Andrzej Sołtysik spodziewa się dziecka. "Zwracam się z ogromną prośbą..."
Andrzej Sołtysik już niedługo powita na świecie kolejne dziecko. Swoim szczęściem podzieliła się z obserwatorami żona dziennikarza Patrycja Sołtysik.
Patrycja Sołtysik i Andrzej Sołtysik tworzą szczęśliwe małżeństwo. Mają synka Stanisława Wiktora Sołtysika, ale para wielokrotnie mówiła, że chciałaby mieć kolejne dziecko. Udało się! Właśnie przekazali radosną nowinę.

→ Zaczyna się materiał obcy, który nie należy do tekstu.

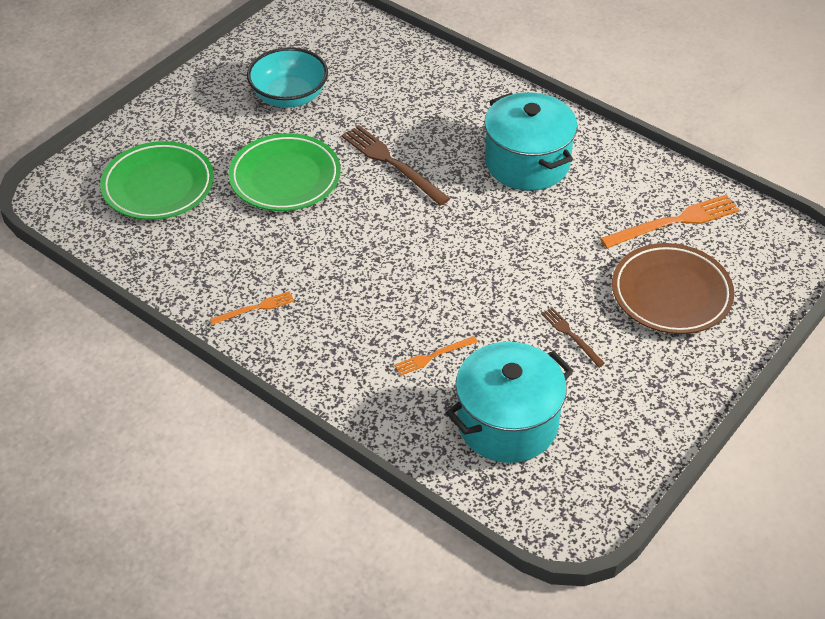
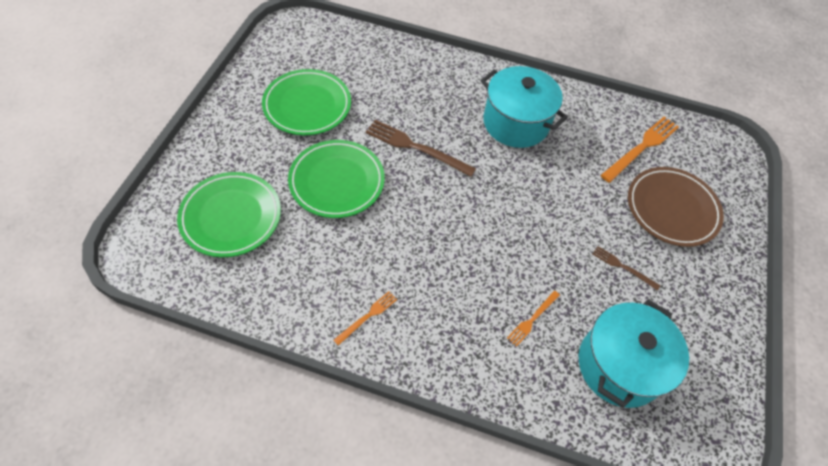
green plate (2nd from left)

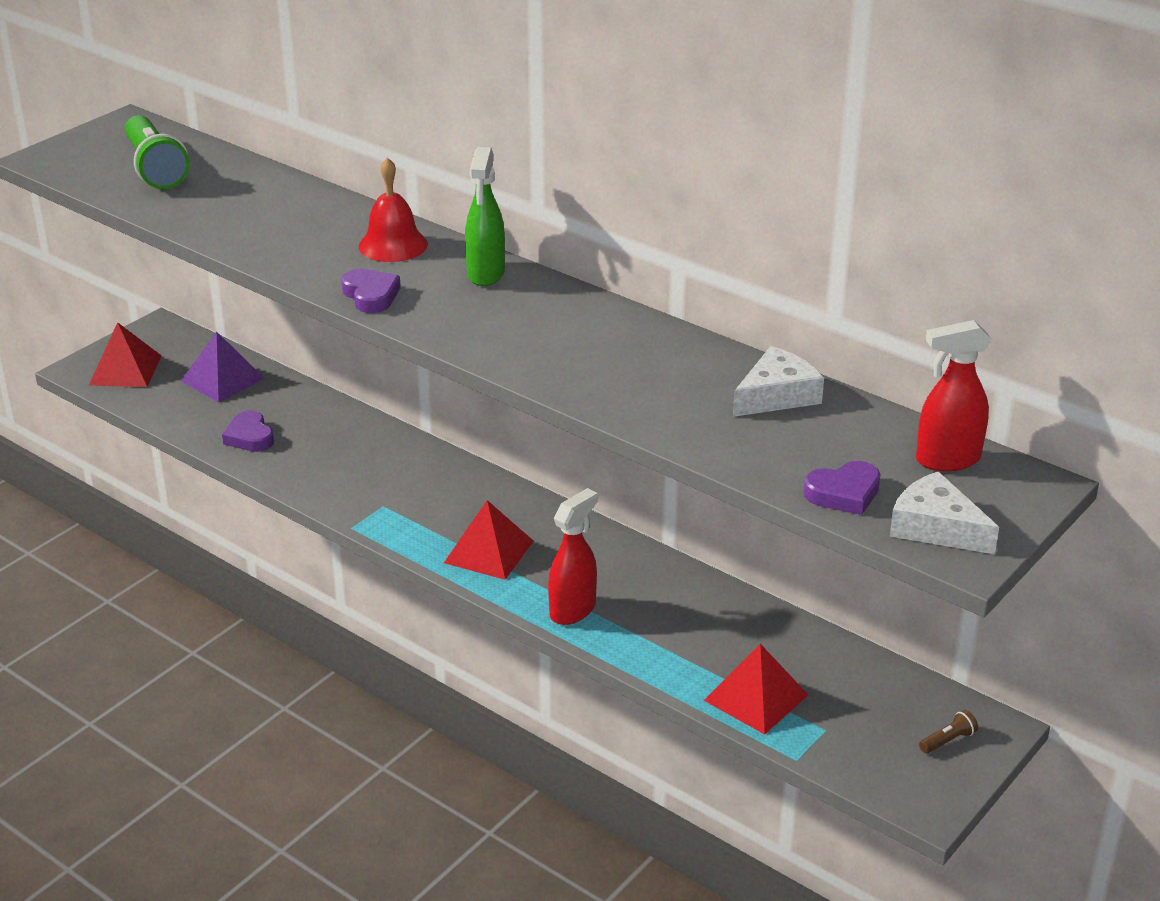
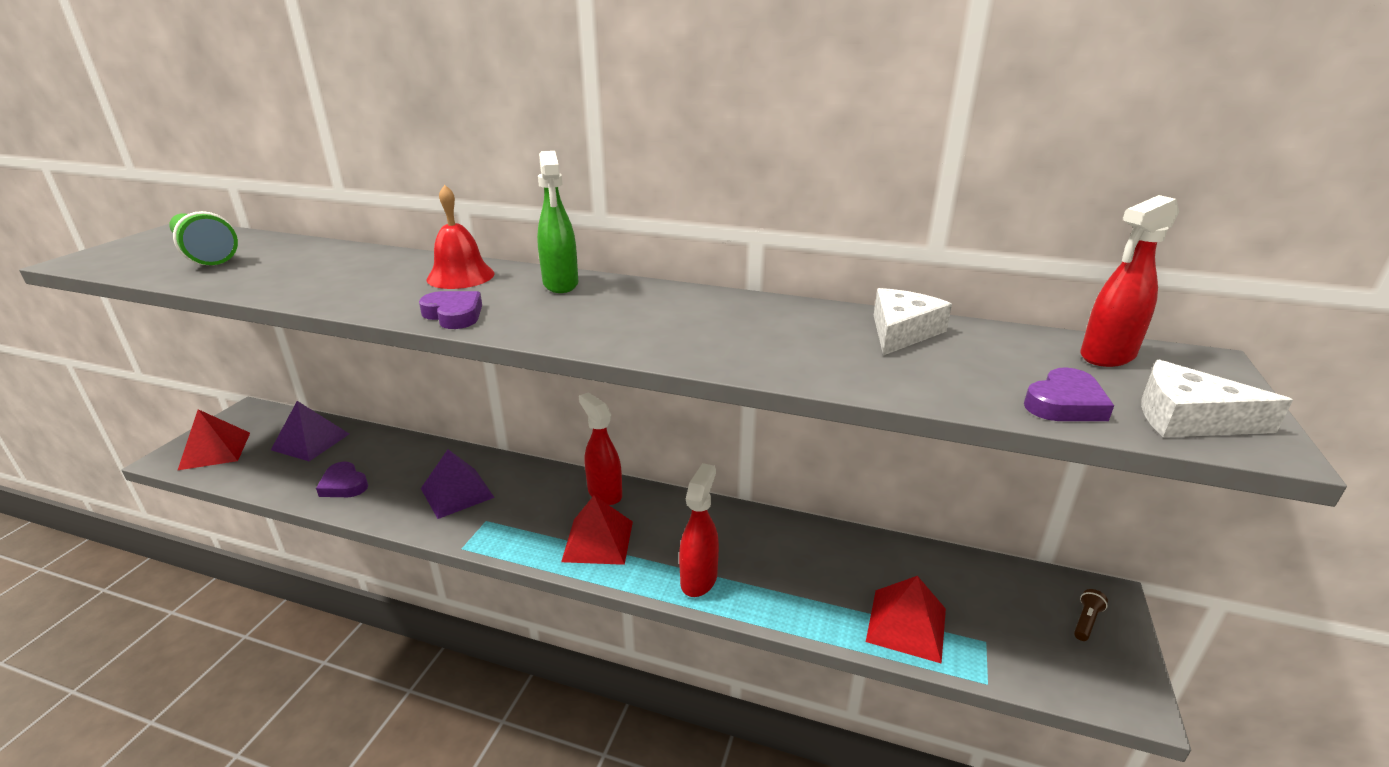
red spray bottle (1st from left)
purple pyramid (2nd from left)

Andrzej Sołtysik spodziewa się dziecka
Andrzej Sołtysik to nie tylko dziennikarz, ale również ojciec Stanisława. Żona dziennikarza jakiś czas temu wyjawiła, jak wygląda relacja w domu i podział obowiązków między nią a mężem.
Nie chcę, żeby to zabrzmiało, że to jest 'samodzielne macierzyństwo', ale faktycznie mojego męża bardzo dużo nie ma. Mój mąż też przyjął taki dość tradycyjny model, że 'ty się zajmujesz domem, a ja pracuję' (...) Jak Andrzej wracał, a to też nie jest tak, że nie ma go dwa tygodnie, tylko nie było go 5 dni i na 3 dni przyjechał, to był cały dla nas, wchodził w ten nasz świat, naszą rzeczywistość
Patrycja Sołtysik przyznała, że musi dawać swojemu mężowi sporo przestrzeni na pracę i czas dla siebie. Jednak pomimo to małżeństwo bardzo chciało mieć kolejne dziecko.

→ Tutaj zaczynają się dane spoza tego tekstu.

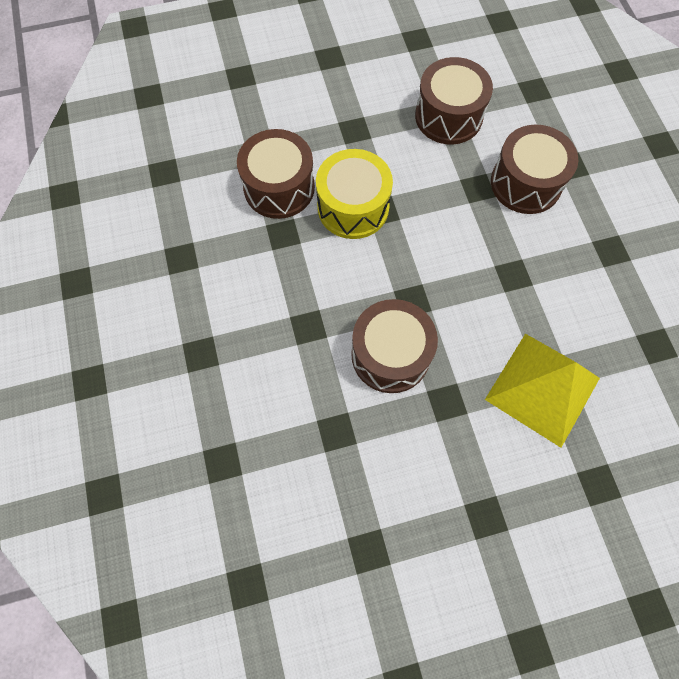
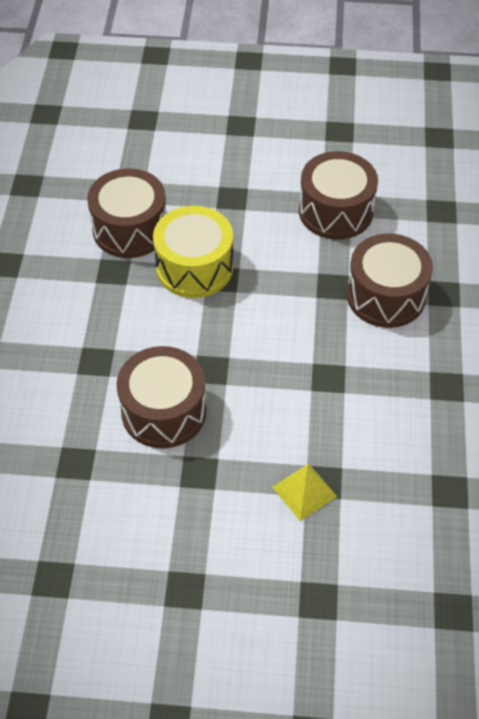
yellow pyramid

Myślę, że w dużej mierze Staszek jest na mojej głowie i realnie wiemy o tym oboje i wiele razy rozmawialiśmy, że jeśli uda nam się z kolejnym dzieckiem, to też będzie na mojej głowie, ale to też jest moja świadoma decyzja. Myślę, że w tym całym układzie nikt nie jest pokrzywdzony, tudzież pominięty
Nagle niespodziewanie na profilu Patrycji Sołtysik pojawiła się informacja o ciąży. Nie jest to jednak początek oczekiwania na dziecko, ponieważ ciąża jest już zaawansowana. Po 9 latach o urodzenia syna małżeństwo powita na świecie drugie dziecko. Ze słów opublikowanych przez ciężarną możemy wywnioskować, że droga od starań do ciąży była wyboista. "Nasz prywatny Cud (miłości i medycyny)" - napisała kobieta w opisie zdjęć z sesji ciążowej.

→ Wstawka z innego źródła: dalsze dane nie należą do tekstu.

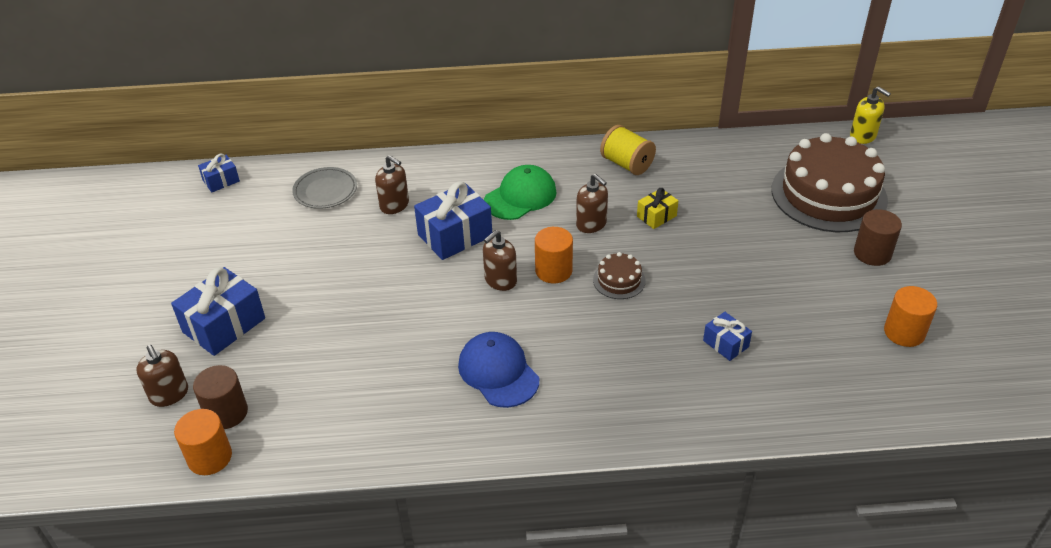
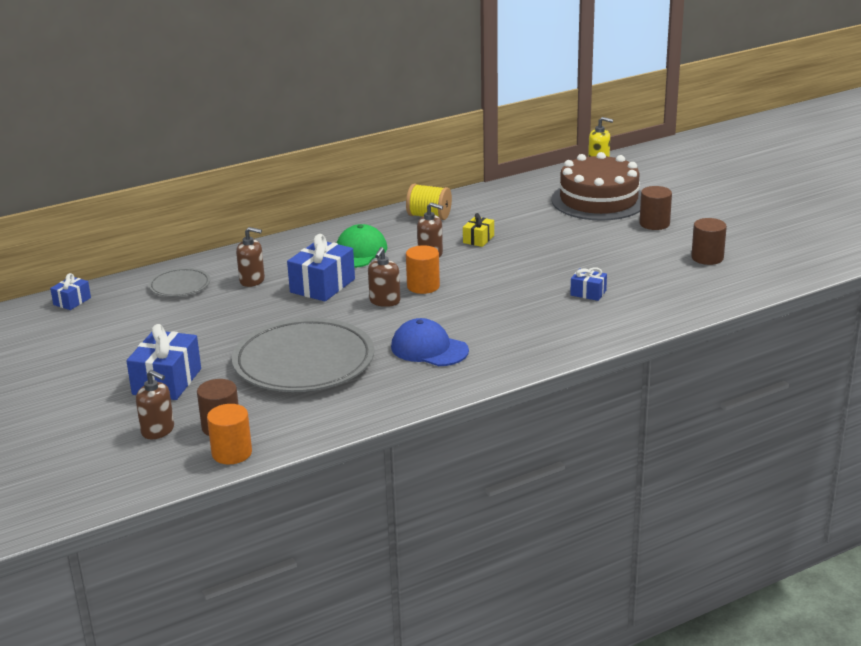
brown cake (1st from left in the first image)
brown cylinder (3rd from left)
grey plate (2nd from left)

Kilka razy pisałam opis do tych zdjęć, a następnie go usuwałam … bo ciężko ubrać odpowiednio w słowa emocje i uczucia, jakie towarzyszą nam od kilku miesięcy. Mieszanka ogromnej radości, miłości, wciąż niedowierzania i lęku, który nie zniknie pewnie do samego porodu. kazuje się, że dziewięć lat po narodzinach Stasia naszą rodzinkę nareszcie uzupełni najbardziej wyczekiwany, wywalczony i już bardzo kochany przez starszego brata mały człowiek. Nasz prywatny Cud (miłości i medycyny). Czekamy maluszku
Ciężarna zwróciła się także do mediów z prośbą, która wywołała smutek i wyrazy współczucia. Jak się okazuje, nie była to druga ciąża pary. Na szczęście para już niedługo przytuli w ramionach swój wyczekiwany skarb
PS: Zwracam się z ogromną prośbą do portali plotkarskich, aby nie pisały o drugiej ciąży, lecz o kolejnej.